= Task goal =
After finding the line with "34: (735, 197, 1.39)" in the data below, set down exactly each line through the one with "51: (667, 195, 1.70)", inclusive, and stop there.

= Dataset entries =
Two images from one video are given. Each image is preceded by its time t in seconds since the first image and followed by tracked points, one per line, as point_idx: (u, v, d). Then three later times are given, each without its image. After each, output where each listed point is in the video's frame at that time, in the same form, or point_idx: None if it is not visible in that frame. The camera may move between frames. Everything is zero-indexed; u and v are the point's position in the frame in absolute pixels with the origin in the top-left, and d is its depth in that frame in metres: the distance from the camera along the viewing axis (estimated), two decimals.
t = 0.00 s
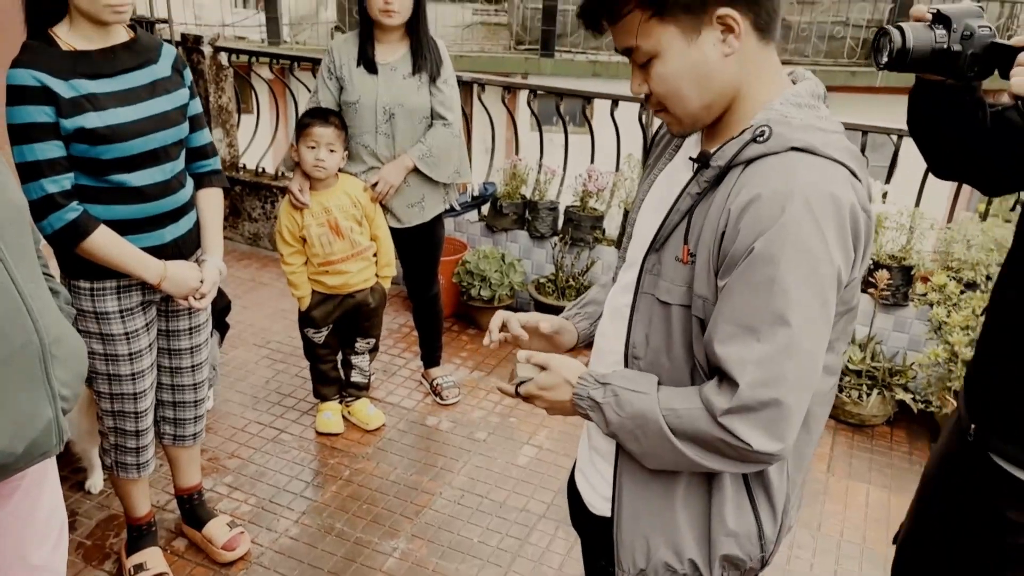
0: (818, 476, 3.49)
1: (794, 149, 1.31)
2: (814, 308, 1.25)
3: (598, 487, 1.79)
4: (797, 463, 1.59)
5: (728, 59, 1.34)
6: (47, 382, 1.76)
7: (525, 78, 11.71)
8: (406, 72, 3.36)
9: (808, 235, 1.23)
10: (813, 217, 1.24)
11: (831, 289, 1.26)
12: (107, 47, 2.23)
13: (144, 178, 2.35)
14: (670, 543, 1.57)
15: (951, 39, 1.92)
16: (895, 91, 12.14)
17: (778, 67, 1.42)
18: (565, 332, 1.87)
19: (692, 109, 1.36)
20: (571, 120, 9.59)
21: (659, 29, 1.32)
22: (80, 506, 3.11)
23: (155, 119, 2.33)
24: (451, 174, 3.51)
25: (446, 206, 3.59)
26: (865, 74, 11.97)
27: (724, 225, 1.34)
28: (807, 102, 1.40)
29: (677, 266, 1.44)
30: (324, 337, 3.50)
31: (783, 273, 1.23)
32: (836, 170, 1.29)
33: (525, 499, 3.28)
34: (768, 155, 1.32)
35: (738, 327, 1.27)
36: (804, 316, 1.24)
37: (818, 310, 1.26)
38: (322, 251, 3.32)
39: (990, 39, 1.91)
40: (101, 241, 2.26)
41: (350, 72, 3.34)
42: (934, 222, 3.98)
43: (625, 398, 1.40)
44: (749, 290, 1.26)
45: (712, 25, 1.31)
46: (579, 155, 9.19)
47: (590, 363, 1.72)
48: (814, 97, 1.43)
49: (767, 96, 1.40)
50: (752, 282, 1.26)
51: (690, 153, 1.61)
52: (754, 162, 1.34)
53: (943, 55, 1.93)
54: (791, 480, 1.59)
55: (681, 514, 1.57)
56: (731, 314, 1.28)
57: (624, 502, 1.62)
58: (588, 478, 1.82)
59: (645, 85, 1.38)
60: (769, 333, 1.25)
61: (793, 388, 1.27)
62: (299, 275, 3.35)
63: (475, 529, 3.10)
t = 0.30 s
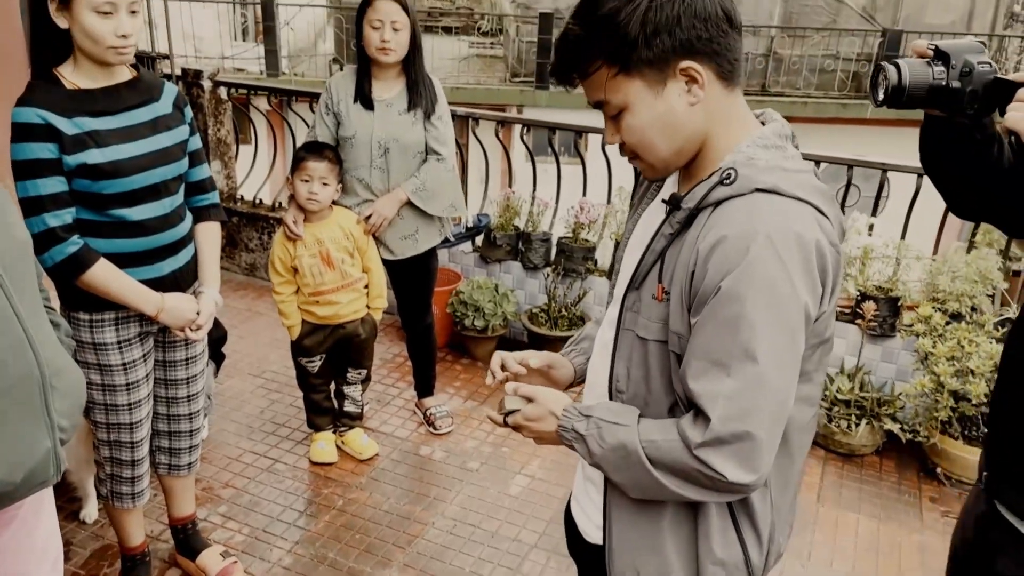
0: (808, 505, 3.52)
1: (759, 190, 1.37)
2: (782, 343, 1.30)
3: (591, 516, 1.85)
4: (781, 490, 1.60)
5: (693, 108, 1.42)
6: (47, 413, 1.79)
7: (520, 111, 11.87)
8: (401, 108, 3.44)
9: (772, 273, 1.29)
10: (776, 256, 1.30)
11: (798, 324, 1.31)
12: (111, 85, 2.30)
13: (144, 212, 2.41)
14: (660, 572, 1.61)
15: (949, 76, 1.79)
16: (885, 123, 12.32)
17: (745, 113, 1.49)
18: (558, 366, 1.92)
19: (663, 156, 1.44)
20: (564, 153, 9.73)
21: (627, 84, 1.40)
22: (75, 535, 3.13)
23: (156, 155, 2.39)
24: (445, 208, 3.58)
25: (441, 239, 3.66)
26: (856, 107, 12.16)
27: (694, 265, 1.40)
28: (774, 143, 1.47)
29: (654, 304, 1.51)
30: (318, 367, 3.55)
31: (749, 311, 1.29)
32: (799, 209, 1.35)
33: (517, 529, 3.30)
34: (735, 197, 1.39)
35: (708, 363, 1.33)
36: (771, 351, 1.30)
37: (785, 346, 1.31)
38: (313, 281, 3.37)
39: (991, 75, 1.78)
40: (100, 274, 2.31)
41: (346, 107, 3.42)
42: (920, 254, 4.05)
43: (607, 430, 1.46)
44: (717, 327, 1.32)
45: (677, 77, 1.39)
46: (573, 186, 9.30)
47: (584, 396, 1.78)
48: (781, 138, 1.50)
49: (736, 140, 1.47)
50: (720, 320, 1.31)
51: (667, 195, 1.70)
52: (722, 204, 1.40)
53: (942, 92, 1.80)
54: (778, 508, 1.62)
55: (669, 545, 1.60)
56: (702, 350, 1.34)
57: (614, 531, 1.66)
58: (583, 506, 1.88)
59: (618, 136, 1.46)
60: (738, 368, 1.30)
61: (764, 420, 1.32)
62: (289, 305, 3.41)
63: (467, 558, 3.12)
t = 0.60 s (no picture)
0: (801, 528, 3.53)
1: (739, 216, 1.41)
2: (763, 365, 1.33)
3: (585, 535, 1.87)
4: (771, 509, 1.62)
5: (673, 136, 1.46)
6: (43, 435, 1.81)
7: (516, 136, 11.96)
8: (396, 134, 3.49)
9: (752, 297, 1.32)
10: (755, 280, 1.33)
11: (779, 346, 1.34)
12: (109, 111, 2.34)
13: (141, 236, 2.44)
14: None
15: (968, 104, 1.76)
16: (877, 148, 12.45)
17: (724, 139, 1.53)
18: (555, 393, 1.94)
19: (645, 183, 1.48)
20: (559, 177, 9.81)
21: (607, 115, 1.44)
22: (67, 559, 3.12)
23: (153, 179, 2.43)
24: (439, 232, 3.61)
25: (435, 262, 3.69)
26: (848, 132, 12.29)
27: (677, 290, 1.44)
28: (754, 168, 1.51)
29: (640, 328, 1.54)
30: (312, 390, 3.56)
31: (730, 334, 1.32)
32: (778, 233, 1.39)
33: (511, 552, 3.30)
34: (714, 223, 1.43)
35: (693, 386, 1.36)
36: (752, 373, 1.33)
37: (767, 368, 1.34)
38: (306, 303, 3.40)
39: (1012, 101, 1.75)
40: (97, 296, 2.33)
41: (342, 133, 3.47)
42: (910, 277, 4.09)
43: (596, 454, 1.48)
44: (700, 350, 1.35)
45: (655, 107, 1.43)
46: (567, 211, 9.36)
47: (578, 421, 1.81)
48: (761, 163, 1.54)
49: (717, 165, 1.51)
50: (702, 344, 1.34)
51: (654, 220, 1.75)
52: (703, 230, 1.44)
53: (962, 121, 1.77)
54: (768, 526, 1.63)
55: (661, 568, 1.61)
56: (686, 374, 1.37)
57: (606, 555, 1.67)
58: (577, 527, 1.89)
59: (600, 165, 1.51)
60: (721, 391, 1.33)
61: (748, 441, 1.35)
62: (282, 327, 3.43)
63: None
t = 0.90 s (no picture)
0: (796, 540, 3.53)
1: (724, 223, 1.43)
2: (752, 370, 1.34)
3: (584, 544, 1.88)
4: (768, 515, 1.62)
5: (655, 149, 1.48)
6: (37, 444, 1.81)
7: (511, 151, 12.02)
8: (391, 147, 3.51)
9: (739, 304, 1.34)
10: (741, 286, 1.34)
11: (767, 351, 1.35)
12: (105, 122, 2.35)
13: (137, 246, 2.45)
14: None
15: (1009, 126, 1.62)
16: (870, 164, 12.54)
17: (708, 150, 1.55)
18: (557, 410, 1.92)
19: (629, 196, 1.50)
20: (555, 192, 9.86)
21: (588, 130, 1.46)
22: (59, 573, 3.11)
23: (149, 190, 2.44)
24: (434, 244, 3.63)
25: (430, 274, 3.70)
26: (841, 149, 12.39)
27: (665, 299, 1.45)
28: (738, 176, 1.53)
29: (631, 337, 1.55)
30: (307, 403, 3.56)
31: (717, 341, 1.33)
32: (764, 239, 1.40)
33: (506, 564, 3.29)
34: (701, 231, 1.44)
35: (684, 394, 1.37)
36: (741, 379, 1.34)
37: (756, 373, 1.35)
38: (301, 315, 3.40)
39: None
40: (92, 306, 2.33)
41: (337, 146, 3.49)
42: (903, 290, 4.11)
43: (589, 468, 1.48)
44: (689, 358, 1.36)
45: (635, 121, 1.45)
46: (561, 225, 9.40)
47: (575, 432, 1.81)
48: (746, 170, 1.56)
49: (701, 174, 1.53)
50: (691, 352, 1.36)
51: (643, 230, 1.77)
52: (689, 239, 1.46)
53: (1000, 146, 1.63)
54: (767, 531, 1.63)
55: None
56: (676, 382, 1.38)
57: (605, 568, 1.66)
58: (577, 536, 1.89)
59: (584, 180, 1.53)
60: (711, 397, 1.34)
61: (739, 446, 1.36)
62: (276, 339, 3.44)
63: None
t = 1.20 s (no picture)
0: (787, 545, 3.55)
1: (712, 226, 1.45)
2: (744, 370, 1.36)
3: (578, 547, 1.88)
4: (762, 514, 1.63)
5: (638, 157, 1.49)
6: (29, 447, 1.81)
7: (504, 157, 12.07)
8: (385, 153, 3.52)
9: (728, 306, 1.35)
10: (730, 288, 1.36)
11: (758, 352, 1.37)
12: (100, 127, 2.36)
13: (130, 250, 2.46)
14: None
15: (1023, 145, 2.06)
16: (861, 172, 12.62)
17: (692, 156, 1.57)
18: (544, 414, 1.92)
19: (613, 204, 1.52)
20: (548, 198, 9.90)
21: (572, 140, 1.48)
22: None
23: (144, 195, 2.45)
24: (426, 249, 3.64)
25: (423, 279, 3.71)
26: (833, 156, 12.45)
27: (656, 302, 1.47)
28: (723, 179, 1.55)
29: (623, 341, 1.57)
30: (300, 407, 3.56)
31: (707, 343, 1.35)
32: (751, 241, 1.42)
33: (498, 568, 3.30)
34: (689, 235, 1.46)
35: (677, 396, 1.38)
36: (733, 379, 1.35)
37: (747, 373, 1.36)
38: (294, 319, 3.41)
39: None
40: (85, 310, 2.34)
41: (331, 151, 3.51)
42: (893, 296, 4.13)
43: (584, 474, 1.49)
44: (681, 360, 1.38)
45: (618, 130, 1.47)
46: (555, 232, 9.43)
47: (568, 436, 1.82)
48: (731, 173, 1.58)
49: (687, 180, 1.55)
50: (682, 354, 1.38)
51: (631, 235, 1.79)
52: (678, 242, 1.48)
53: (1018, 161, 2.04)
54: (761, 530, 1.65)
55: None
56: (669, 384, 1.39)
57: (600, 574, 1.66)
58: (570, 538, 1.90)
59: (569, 189, 1.55)
60: (703, 398, 1.36)
61: (732, 446, 1.37)
62: (269, 343, 3.44)
63: None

= Output for this task =
34: (735, 197, 1.39)
35: (708, 363, 1.33)
36: (771, 351, 1.30)
37: (785, 346, 1.31)
38: (313, 281, 3.37)
39: (991, 75, 1.78)
40: (100, 274, 2.31)
41: (346, 107, 3.42)
42: (920, 254, 4.05)
43: (607, 430, 1.46)
44: (717, 327, 1.32)
45: (677, 77, 1.39)
46: (573, 186, 9.30)
47: (584, 396, 1.78)
48: (781, 138, 1.50)
49: (736, 140, 1.47)
50: (720, 320, 1.31)
51: (667, 195, 1.70)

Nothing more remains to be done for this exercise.